Information supplied:
——————————
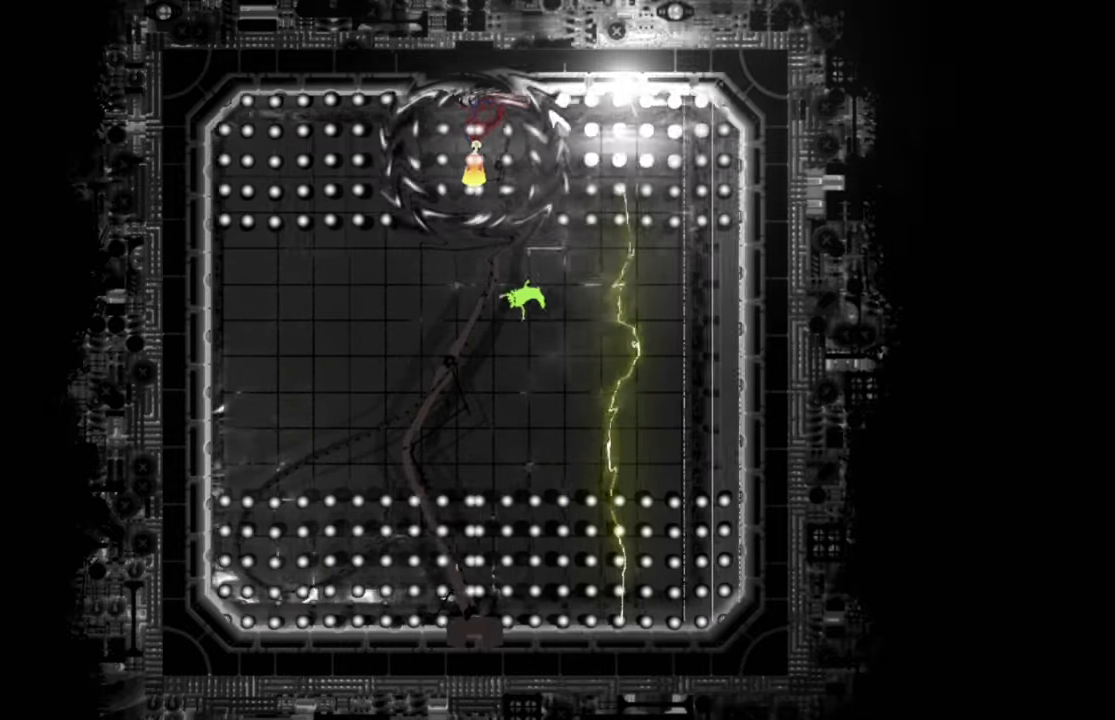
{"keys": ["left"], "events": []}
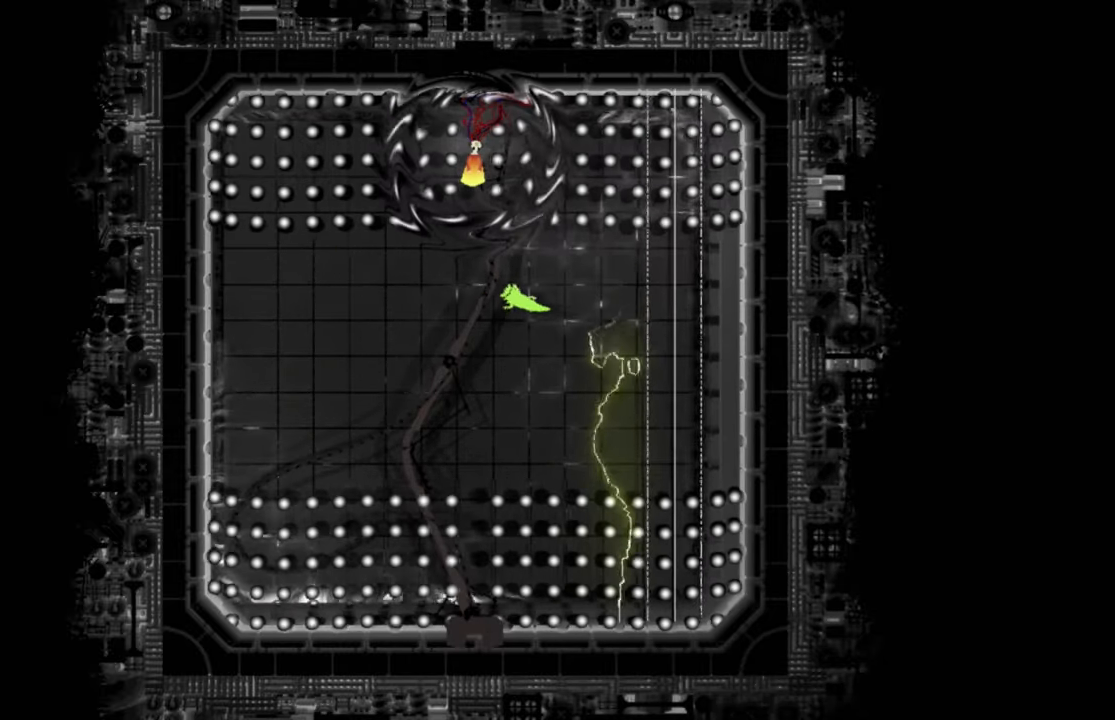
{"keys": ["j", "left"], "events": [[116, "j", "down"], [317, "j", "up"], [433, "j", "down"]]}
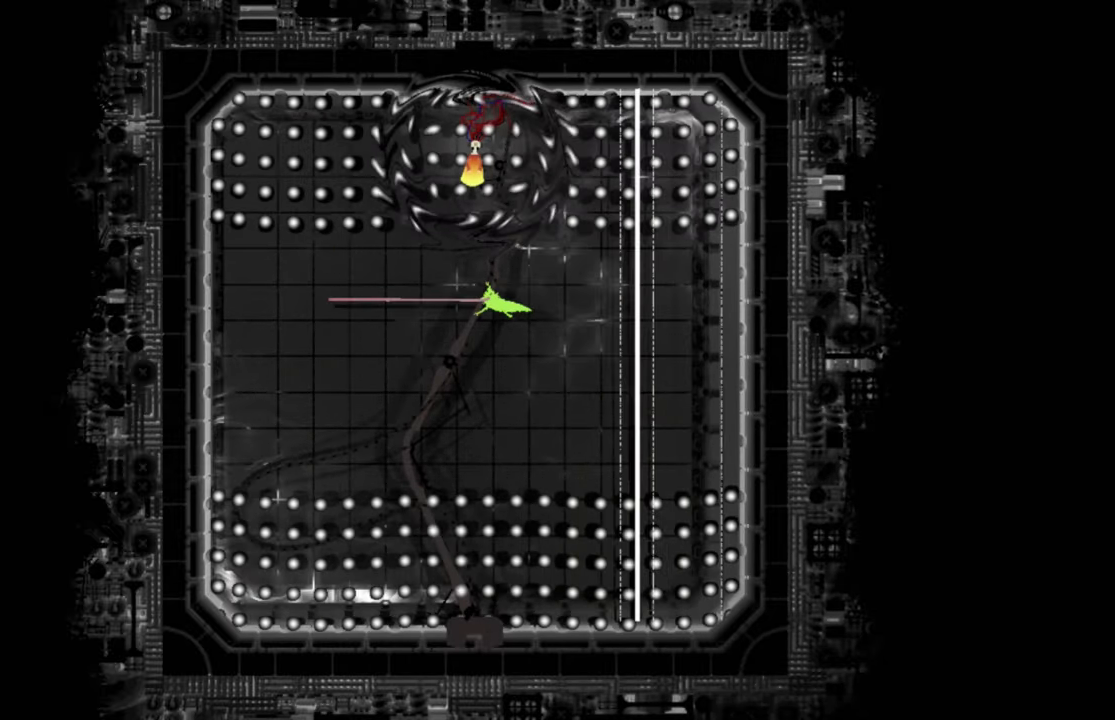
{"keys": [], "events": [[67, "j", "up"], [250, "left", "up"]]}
——————————
Task to carry out:
From the first line to the last, return the material above exactly, apart from the pictures.

Reply to the task:
{"keys": ["left"], "events": []}
{"keys": ["j", "left"], "events": [[116, "j", "down"], [317, "j", "up"], [433, "j", "down"]]}
{"keys": [], "events": [[67, "j", "up"], [250, "left", "up"]]}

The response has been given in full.